En plus de fournir une détermination précise du rapport de la fonction de structure proton/neutron, les données comprennent également des mesures de momentum électronique de ces noyaux miroirs plus élevées que ce qui était disponible auparavant. Cet ensemble de données de haute qualité ouvre également une porte à des analyses détaillées supplémentaires pour répondre à d’autres questions en physique nucléaire, comme par exemple pourquoi les quarks sont distribués différemment à l’intérieur des noyaux par rapport aux protons et neutrons libres (un phénomène appelé l’effet EMC) et d’autres études des structures des particules dans les noyaux.

En discutant des résultats, les porte-parole de MARATHON ont rapidement attribué les résultats finaux au travail acharné des membres de la collaboration.

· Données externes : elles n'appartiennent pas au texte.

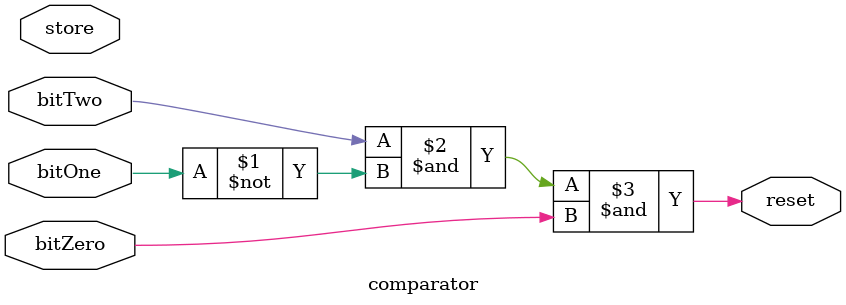
<source format=v>
module top(
    output [6:0] led,
    input btnC, //clk
    input btnU, //reset
    output [2:0] current_state
);

endmodule
//here is where you would hook up your ripple and modulo to the leds and buttons
//Ripple Segment
//put these in a module called ripple or something
module ripple(
    input T,store,reset,btnU,
    output Q
);
wire [2:0] Next;

tff zero(
    .T(1),
    .store(clk),
    .Q(Next[0]),
   // .Q(led[0]), //wire to logic or basic outputs not leds yet!
//  .led(Next[0]),
    .reset(btnU)
);

tff one(
    .T(1),
    .store(Next[0]),
    .Q(Next[1]),
   // .led(Next[1]),
    .reset(btnU) //wire to logic or basic outputs not leds yet!
);

tff two(
    .T(1),
    .store(Next[1]),
    .Q(Next[2]),
  //  .led(Next[2]),
    .reset(btnU) //wire to logic or basic outputs not leds yet!
);

endmodule

//Modulo Segment
//put these in a module called moduluo or something
module modulo(
    input A,B,cin,D,store,reset,
    output Y,cout,Q
);
wire [2:0] Next;
wire [2:0] TTN;
wire [2:0] Qmove;
wire theEnd;
wire int_reset;

full_adder adderOne(
    .A(Qmove[0]), 
    .B(1'b1), 
    .cin(0),
    .Y(Next[0]),
    .cout(TTN[0])
);

dff dZero(
    .D(Next[0]), 
    .store(clk),
    .Q(Qmove[0]),
    //.led(current_state[0]),
    .reset(btnU)
);

full_adder adderTwo(
    .A(Qmove[1]), 
    .B(0), 
    .cin(TTN[0]),
    .Y(Next[1]),
    .cout(TTN[1])
);

dff done(
    .D(Next[1]),
    .store(clk),
    .Q(Qmove[1]),
   // .led(current_state[1]),
    .reset(btnU)
);

full_adder adderThree(
    .A(Qmove[2]), 
    .B(0), 
    .cin(TTN[1]),
    .Y(Next[2]),
    .cout(TTN[2])
);

dff dtwo(
    .D(Next[2]),
    .store(clk),
    .Q(Qmove[2]),
  //  .led(current_state[2]),
    .reset(btnU)
);

comparator comparatorOnly(
    .bitZero(Qmove[0]),
    .bitOne(Qmove[1]),
    .bitTwo(Qmove[2]),
    .reset(int_reset)
);


dff finale(
    .D(~final),
    .reset(btnU),
    .store(int_reset),
    .Q(final)
);
endmodule


module dff (
    input D,
    input store,
    output reg Q, 
    output NotQ
);
    always @(posedge store)begin
        if(store)
            Q<=D;
        end
     assign NotQ = ~Q;
endmodule


module tff (
input T, store, reset,
output reg Q,
output NotQ
);
    always @(posedge store)begin
        if(T)
            Q<=~Q;
    end
    assign NotQ=~Q;
endmodule


module full_adder(
    input A, B,cin,
    output Y, cout
);
assign cout = (A&B)|(cin&(A|B));
assign Y = cin^A^B;
endmodule


module comparator(
    input bitZero, bitOne, bitTwo, store,
    output reset
);

assign reset = bitTwo & ~bitOne & bitZero;


endmodule
</source>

“Le succès de cette expérience est dû au groupe exceptionnel de personnes qui ont participé à l’expérience et aussi au soutien que nous avons reçu du Jefferson Lab”, a déclaré Mina Katramatou, professeur à la Kent State University et co-porte-parole de l’expérience MARATHON. “Nous avions également un groupe fantastique de jeunes physiciens travaillant sur cette expérience, y compris des chercheurs postdoctoraux en début de carrière et des étudiants diplômés.”

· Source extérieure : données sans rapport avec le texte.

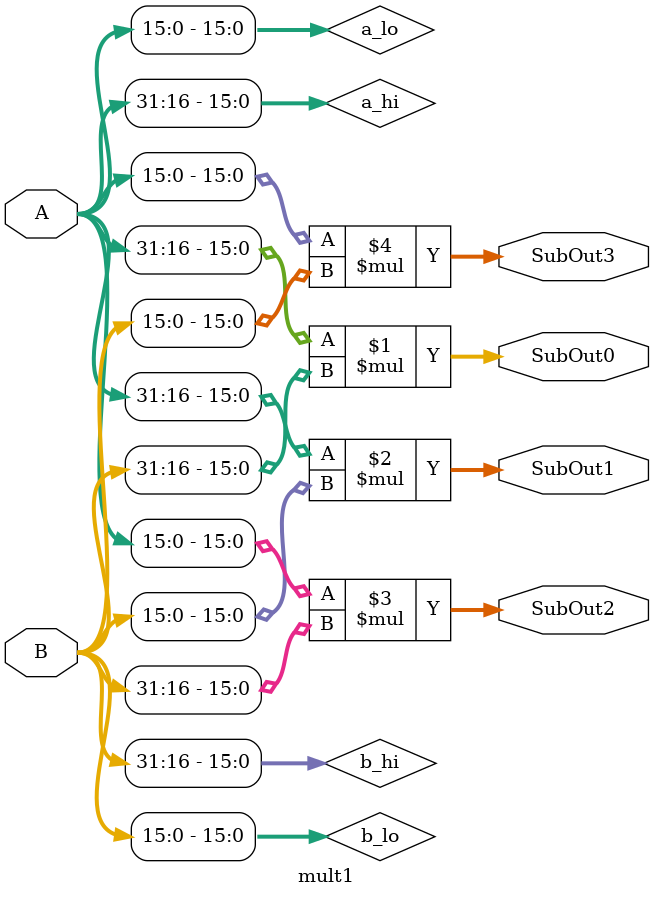
<source format=sv>
module mult1(
    input        [31:0] A      ,
                        B      ,
    output logic [31:0] SubOut0,
                        SubOut1,
                        SubOut2,
                        SubOut3
);

wire [15:0] a_hi, b_hi, a_lo, b_lo;

assign a_hi = A[31:16];
assign a_lo = A[15: 0];
assign b_hi = B[31:16];
assign b_lo = B[15: 0];

assign SubOut0 = a_hi * b_hi;
assign SubOut1 = a_hi * b_lo;
assign SubOut2 = a_lo * b_hi;
assign SubOut3 = a_lo * b_lo;

endmodule

</source>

“Il y avait cinq étudiants diplômés qui ont obtenu leurs thèses de recherche à partir de ces données”, a confirmé Meekins. “Et ce sont de bonnes données, nous avons fait un bon travail, et c’était difficile à faire”.

Référence : ” Measurement of the Nucleon Fn2/Fp2 Structure Function Ratio by the Jefferson Lab MARATHON Tritium/Helium-3 Deep Inelastic Scattering Experiment ” par D. Abrams, H. Albataineh, B. S. Aljawrneh, S. Alsalmi, D. Androic, K. Aniol, W. Armstrong, J. Arrington, H. Atac, T. Averett, C. Ayerbe Gayoso, X. Bai, J. Bane, S. Barcus, A. Beck, V. Bellini, H. Bhatt, D. Bhetuwal, D. Biswas, D. Blyth, W. Boeglin, D. Bulumulla, J. Butler, A. Camsonne, M. Carmignotto, J. Castellanos, J.- P. Chen, E. O. Cohen, S. Covrig, K. Craycraft, R. Cruz-Torres, B. Dongwi, B. Duran, D. Dutta, E. Fuchey, C. Gal, T. N. Gautam, S. Gilad, K. Gnanvo, T. Gogami, J. Gomez, C. Gu, A. Habarakada, T. Hague, J.-O. Hansen, M. Hattawy, F. Hauenstein, D. W. Higinbotham, R. J. Holt*, E. W. Hughes, C. Hyde, H. Ibrahim, S. Jian, S. Joosten, A. Karki, B. Karki, A. T. Katramatou, C. Keith, C. Keppel, M. Khachatryan, V. Khachatryan, A. Khanal, A. Kievsky, D. King, P. M. King, I. Korover, S. A. Kulagin, K. S. Kumar, T. Kutz, N. Lashley-Colthirst, S. Li, W. Li, H. Liu, S. Liuti, N. Liyanage, P. Markowitz, R. E. McClellan, D. Meekins, S. Mey-Tal Beck, Z.- E. Meziani, R. Michaels, M. Mihovilovic, V. Nelyubin, D. Nguyen, Nuruzzaman, M. Nycz, R. Obrecht, M. Olson, V. F. Owen, E. Pace, B. Pandey, V. Pandey, M. Paolone, A. Papadopoulou, S. Park, S. Paul, G. G. Petratos, R. Petti, E. Piasetzky, R. Pomatsalyuk, S. Premathilake, A. J. R. Puckett, V. Punjabi, R. D. Ransome, M. N. H. Rashad, P. E. Reimer, S. Riordan, J. Roche, G. Salmè, N. Santiesteban, B. Sawatzky, S. Scopetta, A. Schmidt, B. Schmookler, J. Segal, E. P. Segarra, A. Shahinyan, S. Širca, N. Sparveris, T. Su, R. Suleiman, H. Szumila-Vance, A. S. Tadepalli, L. Tang, W. Tireman, F. Tortorici, G. M. Urciuoli, B. Wojtsekhowski, S. Wood, Z. H. Ye, Z. Y. Ye, et J. Zhang, 9 février 2022, Physical Review Letters.